→ DIRECTIVE
Rewrite every line of the data below as a Markdown table with two columns, "Row" for the row number and "Line" for the line itself. Leave out blank lines.

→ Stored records
▬▬▬▬▬▬▬▬▬▬
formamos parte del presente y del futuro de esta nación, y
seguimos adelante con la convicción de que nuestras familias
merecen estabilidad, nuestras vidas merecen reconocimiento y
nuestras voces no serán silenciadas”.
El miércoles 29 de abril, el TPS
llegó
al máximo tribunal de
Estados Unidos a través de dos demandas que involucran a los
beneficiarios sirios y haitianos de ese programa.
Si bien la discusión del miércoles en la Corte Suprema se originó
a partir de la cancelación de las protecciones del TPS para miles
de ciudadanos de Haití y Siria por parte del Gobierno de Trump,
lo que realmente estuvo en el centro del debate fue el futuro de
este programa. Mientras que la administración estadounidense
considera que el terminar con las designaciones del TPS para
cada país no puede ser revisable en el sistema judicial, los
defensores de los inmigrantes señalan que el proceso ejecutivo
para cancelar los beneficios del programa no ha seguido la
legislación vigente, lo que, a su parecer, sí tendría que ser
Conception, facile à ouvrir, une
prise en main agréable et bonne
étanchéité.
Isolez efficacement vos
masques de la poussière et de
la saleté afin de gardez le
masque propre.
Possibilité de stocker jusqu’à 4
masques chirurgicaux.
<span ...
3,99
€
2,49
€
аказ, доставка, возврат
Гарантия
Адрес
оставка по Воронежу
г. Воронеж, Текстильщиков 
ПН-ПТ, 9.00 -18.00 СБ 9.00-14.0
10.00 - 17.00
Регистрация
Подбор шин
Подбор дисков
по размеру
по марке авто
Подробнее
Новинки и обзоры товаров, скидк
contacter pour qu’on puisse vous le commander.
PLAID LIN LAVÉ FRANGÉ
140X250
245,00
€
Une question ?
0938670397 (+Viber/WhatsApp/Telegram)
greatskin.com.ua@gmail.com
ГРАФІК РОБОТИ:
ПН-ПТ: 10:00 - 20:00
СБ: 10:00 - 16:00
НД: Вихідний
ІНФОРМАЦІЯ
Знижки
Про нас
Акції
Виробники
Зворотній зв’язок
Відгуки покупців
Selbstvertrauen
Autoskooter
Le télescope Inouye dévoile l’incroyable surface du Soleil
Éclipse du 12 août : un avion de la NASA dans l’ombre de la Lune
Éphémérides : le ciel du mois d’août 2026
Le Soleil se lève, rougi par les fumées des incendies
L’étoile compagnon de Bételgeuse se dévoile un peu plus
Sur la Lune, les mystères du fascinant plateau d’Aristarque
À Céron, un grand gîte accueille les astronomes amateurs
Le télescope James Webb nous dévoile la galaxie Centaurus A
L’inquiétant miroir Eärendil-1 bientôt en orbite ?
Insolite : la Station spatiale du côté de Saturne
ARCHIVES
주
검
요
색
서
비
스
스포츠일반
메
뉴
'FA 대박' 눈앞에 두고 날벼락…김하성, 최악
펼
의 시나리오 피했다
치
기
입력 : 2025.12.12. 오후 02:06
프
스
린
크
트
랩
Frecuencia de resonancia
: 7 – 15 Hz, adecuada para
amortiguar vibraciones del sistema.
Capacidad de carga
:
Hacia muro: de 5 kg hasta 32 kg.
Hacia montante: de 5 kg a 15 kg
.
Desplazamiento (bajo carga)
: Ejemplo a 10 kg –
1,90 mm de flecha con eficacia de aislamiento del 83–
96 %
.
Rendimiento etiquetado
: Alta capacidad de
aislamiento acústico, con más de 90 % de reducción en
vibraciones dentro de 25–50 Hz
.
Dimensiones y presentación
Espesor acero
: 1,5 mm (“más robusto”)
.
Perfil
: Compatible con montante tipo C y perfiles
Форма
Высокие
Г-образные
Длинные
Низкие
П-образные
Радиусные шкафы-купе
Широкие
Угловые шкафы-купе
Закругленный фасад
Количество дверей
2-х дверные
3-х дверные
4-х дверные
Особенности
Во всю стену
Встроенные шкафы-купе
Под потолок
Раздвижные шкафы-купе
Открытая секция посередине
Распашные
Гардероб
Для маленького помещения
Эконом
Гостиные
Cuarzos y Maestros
▬▬▬▬▬▬▬▬▬▬
→ OUTPUT OF THE EXERCISE
| Row | Line |
|---|---|
| 1 | formamos parte del presente y del futuro de esta nación, y |
| 2 | seguimos adelante con la convicción de que nuestras familias |
| 3 | merecen estabilidad, nuestras vidas merecen reconocimiento y |
| 4 | nuestras voces no serán silenciadas”. |
| 5 | El miércoles 29 de abril, el TPS |
| 6 | llegó |
| 7 | al máximo tribunal de |
| 8 | Estados Unidos a través de dos demandas que involucran a los |
| 9 | beneficiarios sirios y haitianos de ese programa. |
| 10 | Si bien la discusión del miércoles en la Corte Suprema se originó |
| 11 | a partir de la cancelación de las protecciones del TPS para miles |
| 12 | de ciudadanos de Haití y Siria por parte del Gobierno de Trump, |
| 13 | lo que realmente estuvo en el centro del debate fue el futuro de |
| 14 | este programa. Mientras que la administración estadounidense |
| 15 | considera que el terminar con las designaciones del TPS para |
| 16 | cada país no puede ser revisable en el sistema judicial, los |
| 17 | defensores de los inmigrantes señalan que el proceso ejecutivo |
| 18 | para cancelar los beneficios del programa no ha seguido la |
| 19 | legislación vigente, lo que, a su parecer, sí tendría que ser |
| 20 | Conception, facile à ouvrir, une |
| 21 | prise en main agréable et bonne |
| 22 | étanchéité. |
| 23 | Isolez efficacement vos |
| 24 | masques de la poussière et de |
| 25 | la saleté afin de gardez le |
| 26 | masque propre. |
| 27 | Possibilité de stocker jusqu’à 4 |
| 28 | masques chirurgicaux. |
| 29 | <span ... |
| 30 | 3,99 |
| 31 | € |
| 32 | 2,49 |
| 33 | € |
| 34 | аказ, доставка, возврат |
| 35 | Гарантия |
| 36 | Адрес |
| 37 | оставка по Воронежу |
| 38 | г. Воронеж, Текстильщиков  |
| 39 | ПН-ПТ, 9.00 -18.00 СБ 9.00-14.0 |
| 40 | 10.00 - 17.00 |
| 41 | Регистрация |
| 42 | Подбор шин |
| 43 | Подбор дисков |
| 44 | по размеру |
| 45 | по марке авто |
| 46 | Подробнее |
| 47 | Новинки и обзоры товаров, скидк |
| 48 | contacter pour qu’on puisse vous le commander. |
| 49 | PLAID LIN LAVÉ FRANGÉ |
| 50 | 140X250 |
| 51 | 245,00 |
| 52 | € |
| 53 | Une question ? |
| 54 | 0938670397 (+Viber/WhatsApp/Telegram) |
| 55 | greatskin.com.ua@gmail.com |
| 56 | ГРАФІК РОБОТИ: |
| 57 | ПН-ПТ: 10:00 - 20:00 |
| 58 | СБ: 10:00 - 16:00 |
| 59 | НД: Вихідний |
| 60 | ІНФОРМАЦІЯ |
| 61 | Знижки |
| 62 | Про нас |
| 63 | Акції |
| 64 | Виробники |
| 65 | Зворотній зв’язок |
| 66 | Відгуки покупців |
| 67 | Selbstvertrauen |
| 68 | Autoskooter |
| 69 | Le télescope Inouye dévoile l’incroyable surface du Soleil |
| 70 | Éclipse du 12 août : un avion de la NASA dans l’ombre de la Lune |
| 71 | Éphémérides : le ciel du mois d’août 2026 |
| 72 | Le Soleil se lève, rougi par les fumées des incendies |
| 73 | L’étoile compagnon de Bételgeuse se dévoile un peu plus |
| 74 | Sur la Lune, les mystères du fascinant plateau d’Aristarque |
| 75 | À Céron, un grand gîte accueille les astronomes amateurs |
| 76 | Le télescope James Webb nous dévoile la galaxie Centaurus A |
| 77 | L’inquiétant miroir Eärendil-1 bientôt en orbite ? |
| 78 | Insolite : la Station spatiale du côté de Saturne |
| 79 | ARCHIVES |
| 80 | 주 |
| 81 | 검 |
| 82 | 요 |
| 83 | 색 |
| 84 | 서 |
| 85 | 비 |
| 86 | 스 |
| 87 | 스포츠일반 |
| 88 | 메 |
| 89 | 뉴 |
| 90 | 'FA 대박' 눈앞에 두고 날벼락…김하성, 최악 |
| 91 | 펼 |
| 92 | 의 시나리오 피했다 |
| 93 | 치 |
| 94 | 기 |
| 95 | 입력 : 2025.12.12. 오후 02:06 |
| 96 | 프 |
| 97 | 스 |
| 98 | 린 |
| 99 | 크 |
| 100 | 트 |
| 101 | 랩 |
| 102 | Frecuencia de resonancia |
| 103 | : 7 – 15 Hz, adecuada para |
| 104 | amortiguar vibraciones del sistema. |
| 105 | Capacidad de carga |
| 106 | : |
| 107 | Hacia muro: de 5 kg hasta 32 kg. |
| 108 | Hacia montante: de 5 kg a 15 kg |
| 109 | . |
| 110 | Desplazamiento (bajo carga) |
| 111 | : Ejemplo a 10 kg – |
| 112 | 1,90 mm de flecha con eficacia de aislamiento del 83– |
| 113 | 96 % |
| 114 | . |
| 115 | Rendimiento etiquetado |
| 116 | : Alta capacidad de |
| 117 | aislamiento acústico, con más de 90 % de reducción en |
| 118 | vibraciones dentro de 25–50 Hz |
| 119 | . |
| 120 | Dimensiones y presentación |
| 121 | Espesor acero |
| 122 | : 1,5 mm (“más robusto”) |
| 123 | . |
| 124 | Perfil |
| 125 | : Compatible con montante tipo C y perfiles |
| 126 | Форма |
| 127 | Высокие |
| 128 | Г-образные |
| 129 | Длинные |
| 130 | Низкие |
| 131 | П-образные |
| 132 | Радиусные шкафы-купе |
| 133 | Широкие |
| 134 | Угловые шкафы-купе |
| 135 | Закругленный фасад |
| 136 | Количество дверей |
| 137 | 2-х дверные |
| 138 | 3-х дверные |
| 139 | 4-х дверные |
| 140 | Особенности |
| 141 | Во всю стену |
| 142 | Встроенные шкафы-купе |
| 143 | Под потолок |
| 144 | Раздвижные шкафы-купе |
| 145 | Открытая секция посередине |
| 146 | Распашные |
| 147 | Гардероб |
| 148 | Для маленького помещения |
| 149 | Эконом |
| 150 | Гостиные |
| 151 | Cuarzos y Maestros |